• [Task brief]: Revise the records below by replacing "SDK" with "library" and keeping every other character the same. Leave the pictures out of your answer.
[Opening Stored data section]
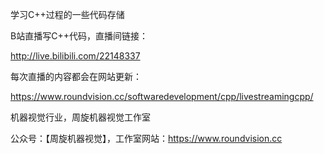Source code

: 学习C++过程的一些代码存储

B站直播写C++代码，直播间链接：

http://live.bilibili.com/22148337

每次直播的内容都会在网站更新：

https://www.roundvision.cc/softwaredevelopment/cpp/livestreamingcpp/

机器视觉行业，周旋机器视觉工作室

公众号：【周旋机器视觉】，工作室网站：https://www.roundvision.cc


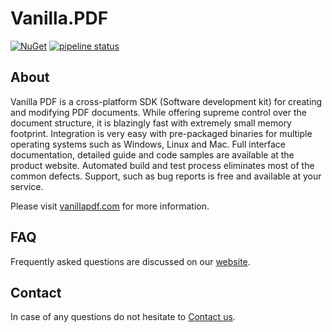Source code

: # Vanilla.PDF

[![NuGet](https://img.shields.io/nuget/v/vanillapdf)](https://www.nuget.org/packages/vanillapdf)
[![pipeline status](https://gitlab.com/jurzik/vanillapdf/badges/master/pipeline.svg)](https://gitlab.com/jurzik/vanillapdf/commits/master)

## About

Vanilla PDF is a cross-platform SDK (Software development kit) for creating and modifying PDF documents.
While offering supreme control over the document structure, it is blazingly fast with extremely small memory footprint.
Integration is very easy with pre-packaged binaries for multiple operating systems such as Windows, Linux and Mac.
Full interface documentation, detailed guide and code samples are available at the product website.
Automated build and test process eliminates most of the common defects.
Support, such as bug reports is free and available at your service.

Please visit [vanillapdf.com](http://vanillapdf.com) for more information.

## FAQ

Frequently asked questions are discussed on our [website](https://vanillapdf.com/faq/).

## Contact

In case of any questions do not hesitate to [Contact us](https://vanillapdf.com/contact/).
[Closing Stored data section]
• [Result of the task]:
Source code

: 学习C++过程的一些代码存储

B站直播写C++代码，直播间链接：

http://live.bilibili.com/22148337

每次直播的内容都会在网站更新：

https://www.roundvision.cc/softwaredevelopment/cpp/livestreamingcpp/

机器视觉行业，周旋机器视觉工作室

公众号：【周旋机器视觉】，工作室网站：https://www.roundvision.cc


Source code

: # Vanilla.PDF

[![NuGet](https://img.shields.io/nuget/v/vanillapdf)](https://www.nuget.org/packages/vanillapdf)
[![pipeline status](https://gitlab.com/jurzik/vanillapdf/badges/master/pipeline.svg)](https://gitlab.com/jurzik/vanillapdf/commits/master)

## About

Vanilla PDF is a cross-platform library (Software development kit) for creating and modifying PDF documents.
While offering supreme control over the document structure, it is blazingly fast with extremely small memory footprint.
Integration is very easy with pre-packaged binaries for multiple operating systems such as Windows, Linux and Mac.
Full interface documentation, detailed guide and code samples are available at the product website.
Automated build and test process eliminates most of the common defects.
Support, such as bug reports is free and available at your service.

Please visit [vanillapdf.com](http://vanillapdf.com) for more information.

## FAQ

Frequently asked questions are discussed on our [website](https://vanillapdf.com/faq/).

## Contact

In case of any questions do not hesitate to [Contact us](https://vanillapdf.com/contact/).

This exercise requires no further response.